1Q'23 topline is expected to be $26-28.5 Bn (2% FX headwind) which implies -7% to +2% YoY

Meta remains a tricky ship. It is far from dead as the stock was telling you at $90, but the underlying currents indeed went through a rapid change over the last few quarters.

The following quote by Zuck perfectly encapsulates this from today's call:

for the first 18 years, I think we grew at 20%, 30% compound or a lot more every year, right? And then obviously, that changed very dramatically in 2022, where our revenue was negative for the growth for the first time in the company's history. So that was a pretty big step down. And we don't anticipate that, that's going to continue, but I also don't think it's going to necessarily go back to the way it was before. So I do think this is a pretty rapid phase change there that I think just forced us to basically take a step back and say, okay, we can't just treat everything like it's hyper growth... I'm actually fairly optimistic that there are a pretty good road map of things that we can do that will just make us more efficient and actually better able to build the things that we want.

**Assigned task:**
Reproduce word for word the passage of the Meta earnings commentary above that opens with the words containing "The following quote" and closes with "that we want.".

**Source material:**
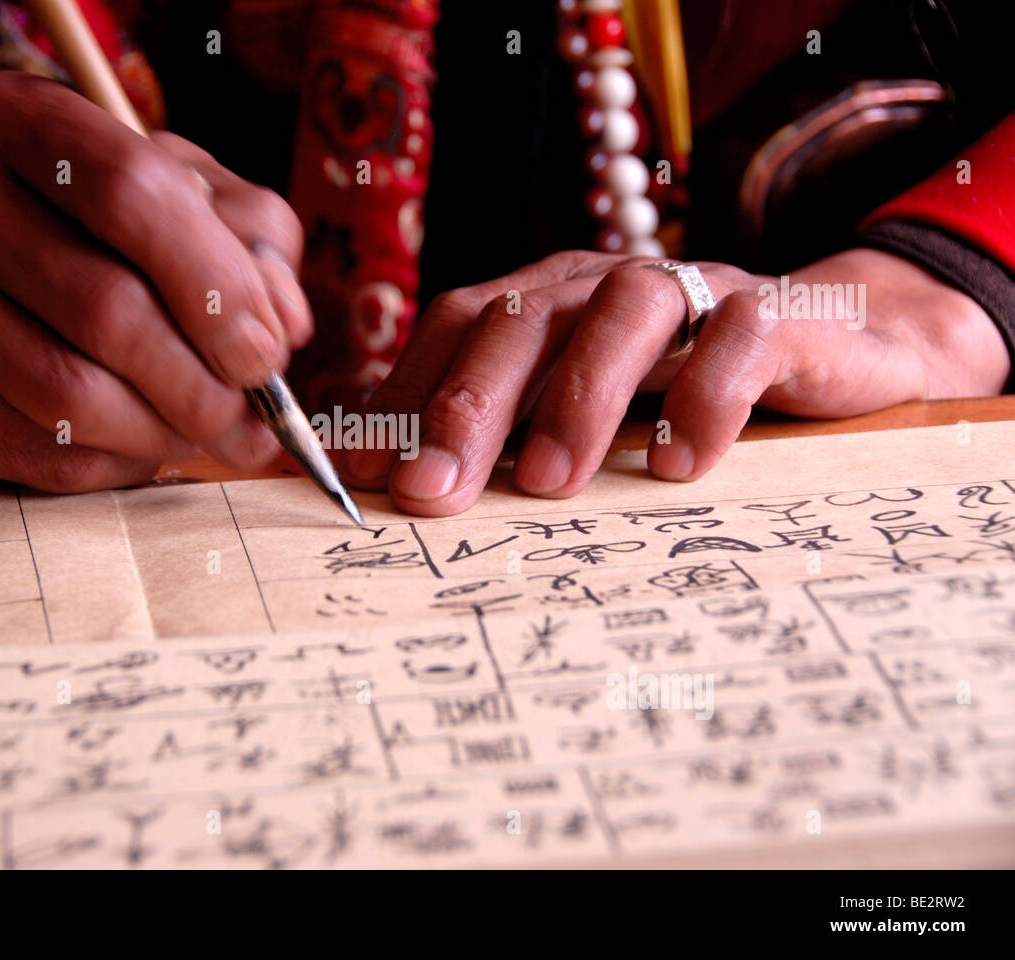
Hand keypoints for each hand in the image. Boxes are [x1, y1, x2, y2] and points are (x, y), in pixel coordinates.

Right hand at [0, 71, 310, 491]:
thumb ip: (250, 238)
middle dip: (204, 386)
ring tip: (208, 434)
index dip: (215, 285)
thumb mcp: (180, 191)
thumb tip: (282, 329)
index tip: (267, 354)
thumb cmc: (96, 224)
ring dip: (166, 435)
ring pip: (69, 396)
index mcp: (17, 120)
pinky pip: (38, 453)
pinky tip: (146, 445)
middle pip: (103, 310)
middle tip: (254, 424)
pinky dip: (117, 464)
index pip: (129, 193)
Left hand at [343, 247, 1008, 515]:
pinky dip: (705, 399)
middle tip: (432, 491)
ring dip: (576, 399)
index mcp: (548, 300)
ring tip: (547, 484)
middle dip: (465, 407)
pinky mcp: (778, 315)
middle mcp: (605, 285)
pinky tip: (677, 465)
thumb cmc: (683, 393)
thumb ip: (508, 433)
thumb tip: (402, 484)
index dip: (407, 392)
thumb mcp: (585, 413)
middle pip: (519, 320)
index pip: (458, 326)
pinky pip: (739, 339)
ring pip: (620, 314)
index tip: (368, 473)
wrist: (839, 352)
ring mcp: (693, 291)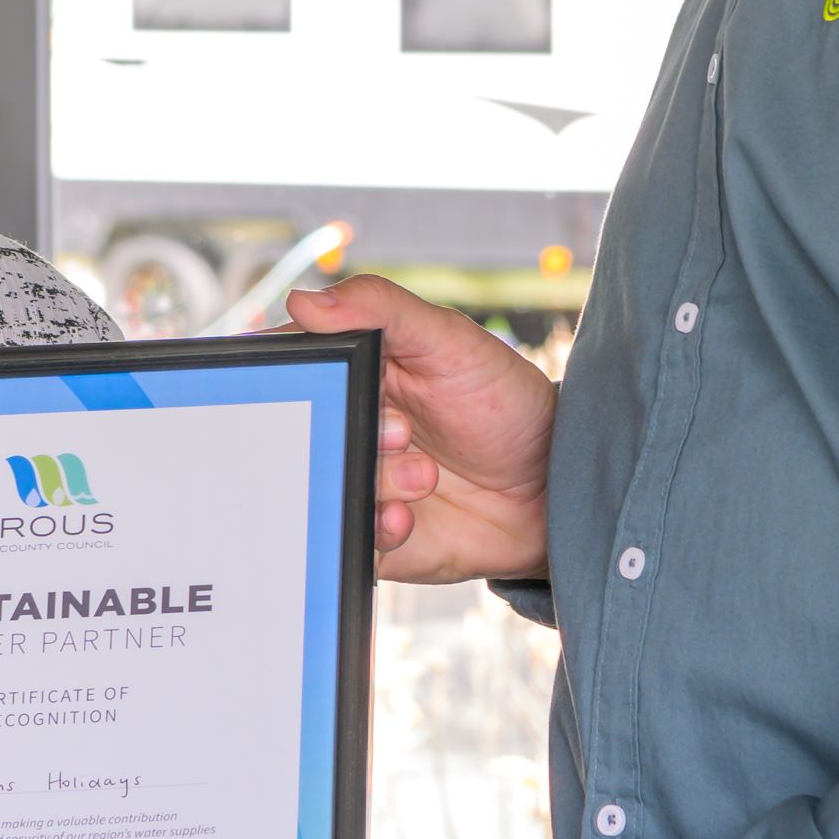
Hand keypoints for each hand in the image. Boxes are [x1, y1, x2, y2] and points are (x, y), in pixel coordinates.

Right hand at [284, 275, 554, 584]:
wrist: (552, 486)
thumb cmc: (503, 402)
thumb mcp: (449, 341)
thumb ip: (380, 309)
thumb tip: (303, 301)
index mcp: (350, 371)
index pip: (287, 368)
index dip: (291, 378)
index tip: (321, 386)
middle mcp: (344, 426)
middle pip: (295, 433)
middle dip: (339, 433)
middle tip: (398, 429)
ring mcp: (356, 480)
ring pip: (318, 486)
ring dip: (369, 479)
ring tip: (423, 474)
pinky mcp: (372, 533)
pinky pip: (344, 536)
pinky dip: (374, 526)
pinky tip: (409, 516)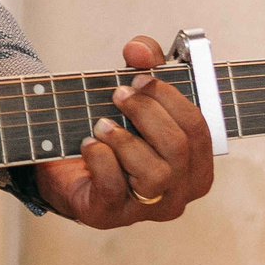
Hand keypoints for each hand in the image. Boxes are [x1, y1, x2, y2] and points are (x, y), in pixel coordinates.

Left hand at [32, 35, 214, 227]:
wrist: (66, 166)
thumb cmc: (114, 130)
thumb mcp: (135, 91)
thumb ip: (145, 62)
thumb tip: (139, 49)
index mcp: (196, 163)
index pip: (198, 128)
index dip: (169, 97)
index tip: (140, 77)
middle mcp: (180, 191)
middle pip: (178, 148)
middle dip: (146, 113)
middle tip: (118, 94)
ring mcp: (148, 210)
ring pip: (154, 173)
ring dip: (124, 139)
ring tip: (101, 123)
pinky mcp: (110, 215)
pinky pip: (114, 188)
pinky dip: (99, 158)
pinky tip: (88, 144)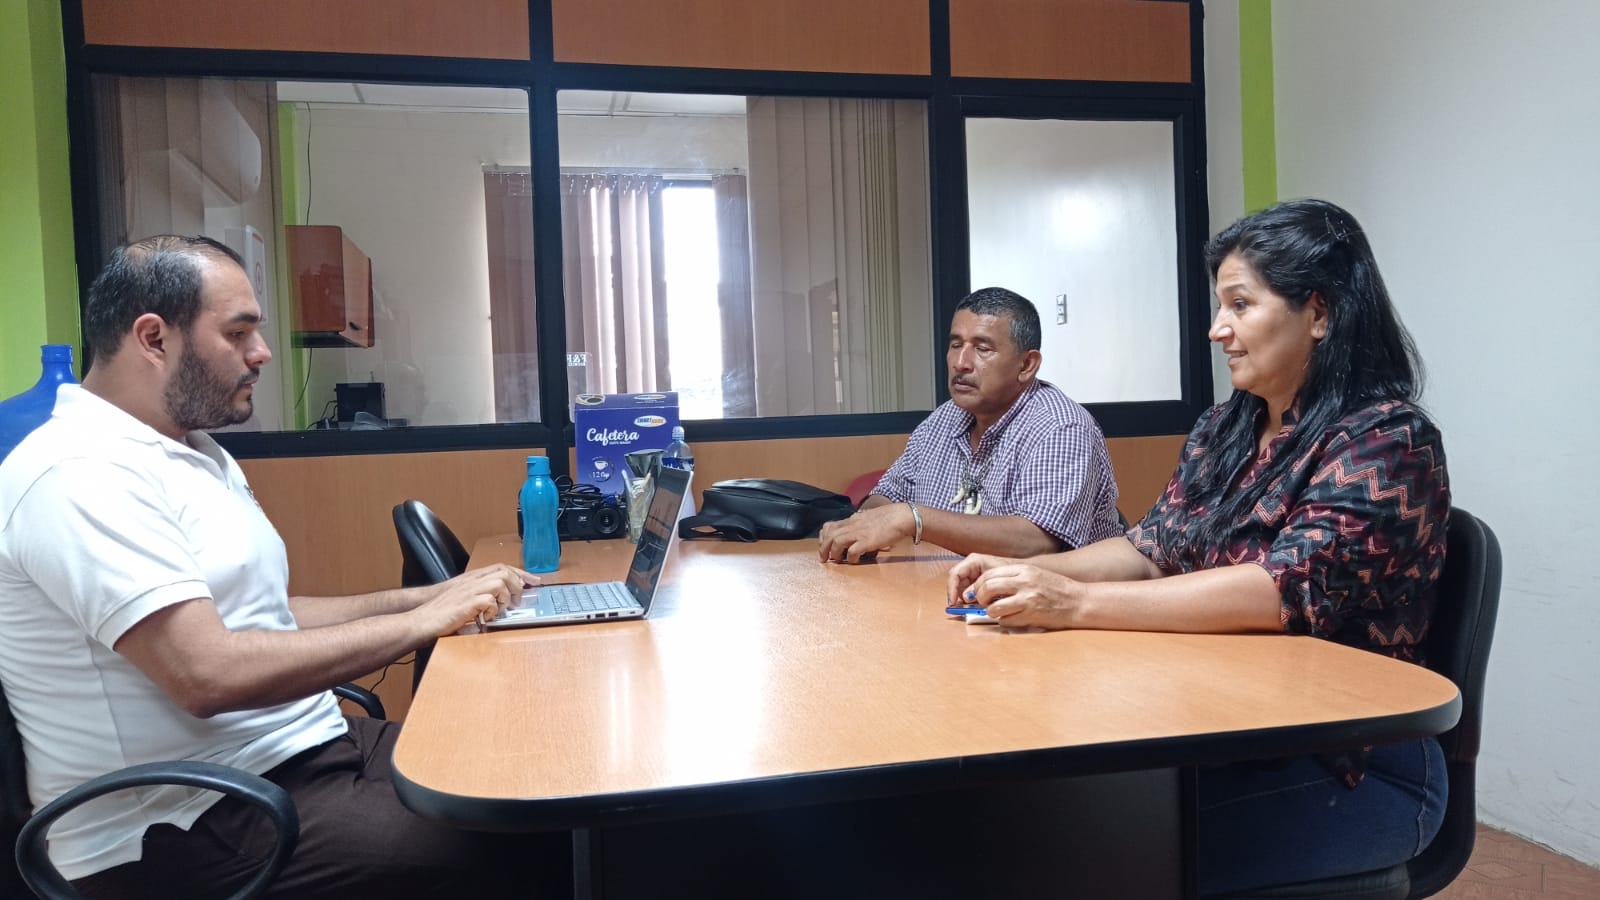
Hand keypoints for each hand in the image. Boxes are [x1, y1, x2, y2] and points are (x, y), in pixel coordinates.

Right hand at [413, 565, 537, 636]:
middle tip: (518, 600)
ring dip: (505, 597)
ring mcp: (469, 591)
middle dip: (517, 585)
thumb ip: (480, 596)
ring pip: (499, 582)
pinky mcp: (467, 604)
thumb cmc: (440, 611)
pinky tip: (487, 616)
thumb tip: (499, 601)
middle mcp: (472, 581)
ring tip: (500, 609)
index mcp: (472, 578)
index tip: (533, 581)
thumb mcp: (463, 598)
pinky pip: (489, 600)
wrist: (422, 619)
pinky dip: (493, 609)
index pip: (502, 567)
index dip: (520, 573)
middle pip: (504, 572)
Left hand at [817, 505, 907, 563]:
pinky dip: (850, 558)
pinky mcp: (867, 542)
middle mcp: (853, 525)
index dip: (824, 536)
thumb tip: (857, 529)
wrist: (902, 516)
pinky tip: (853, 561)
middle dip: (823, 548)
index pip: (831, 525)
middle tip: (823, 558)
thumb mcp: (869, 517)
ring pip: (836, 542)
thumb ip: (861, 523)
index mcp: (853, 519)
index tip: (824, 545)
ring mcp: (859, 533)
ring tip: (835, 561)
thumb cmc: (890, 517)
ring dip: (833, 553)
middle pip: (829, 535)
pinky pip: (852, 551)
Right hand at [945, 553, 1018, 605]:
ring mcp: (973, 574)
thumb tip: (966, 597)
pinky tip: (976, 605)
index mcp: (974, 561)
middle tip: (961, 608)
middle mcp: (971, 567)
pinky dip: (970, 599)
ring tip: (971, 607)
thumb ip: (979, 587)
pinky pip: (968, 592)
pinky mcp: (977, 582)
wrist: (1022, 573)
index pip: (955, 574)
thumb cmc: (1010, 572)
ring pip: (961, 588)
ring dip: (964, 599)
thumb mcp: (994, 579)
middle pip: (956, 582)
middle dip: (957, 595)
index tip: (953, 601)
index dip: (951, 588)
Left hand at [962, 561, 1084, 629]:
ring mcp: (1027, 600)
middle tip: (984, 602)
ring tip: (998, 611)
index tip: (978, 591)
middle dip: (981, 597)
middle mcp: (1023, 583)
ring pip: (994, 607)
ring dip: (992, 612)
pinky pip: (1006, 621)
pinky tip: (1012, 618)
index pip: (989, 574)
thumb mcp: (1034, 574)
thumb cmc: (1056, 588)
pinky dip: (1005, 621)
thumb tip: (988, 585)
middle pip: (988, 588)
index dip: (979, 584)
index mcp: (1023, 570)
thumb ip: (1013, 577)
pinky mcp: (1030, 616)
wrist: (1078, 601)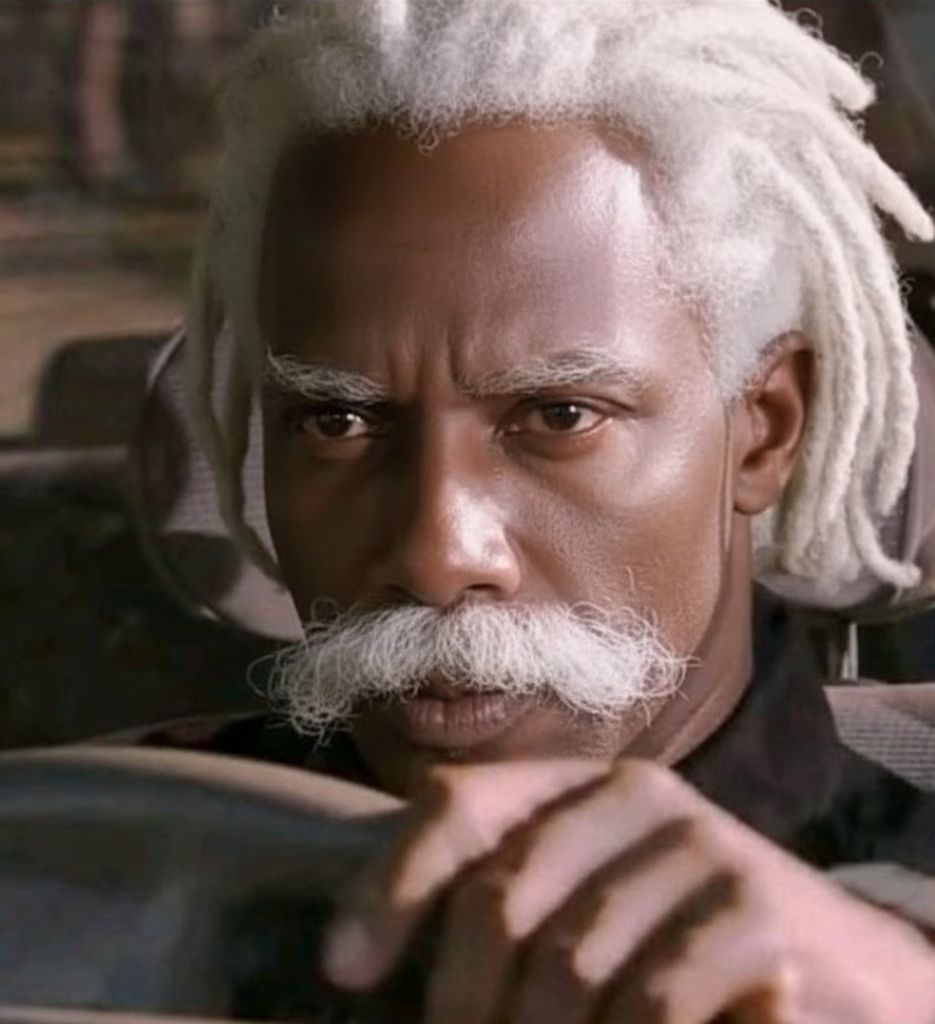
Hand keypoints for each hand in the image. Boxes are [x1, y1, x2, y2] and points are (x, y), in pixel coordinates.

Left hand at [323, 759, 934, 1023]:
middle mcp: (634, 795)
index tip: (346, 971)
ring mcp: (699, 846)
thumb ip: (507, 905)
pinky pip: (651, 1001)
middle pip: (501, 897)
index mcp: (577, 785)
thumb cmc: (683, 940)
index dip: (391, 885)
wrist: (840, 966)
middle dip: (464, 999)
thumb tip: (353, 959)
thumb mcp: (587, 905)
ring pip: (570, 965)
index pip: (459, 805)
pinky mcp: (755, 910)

**Solution to this problem:**
The following quote by Zuck perfectly encapsulates this from today's call:

for the first 18 years, I think we grew at 20%, 30% compound or a lot more every year, right? And then obviously, that changed very dramatically in 2022, where our revenue was negative for the growth for the first time in the company's history. So that was a pretty big step down. And we don't anticipate that, that's going to continue, but I also don't think it's going to necessarily go back to the way it was before. So I do think this is a pretty rapid phase change there that I think just forced us to basically take a step back and say, okay, we can't just treat everything like it's hyper growth... I'm actually fairly optimistic that there are a pretty good road map of things that we can do that will just make us more efficient and actually better able to build the things that we want.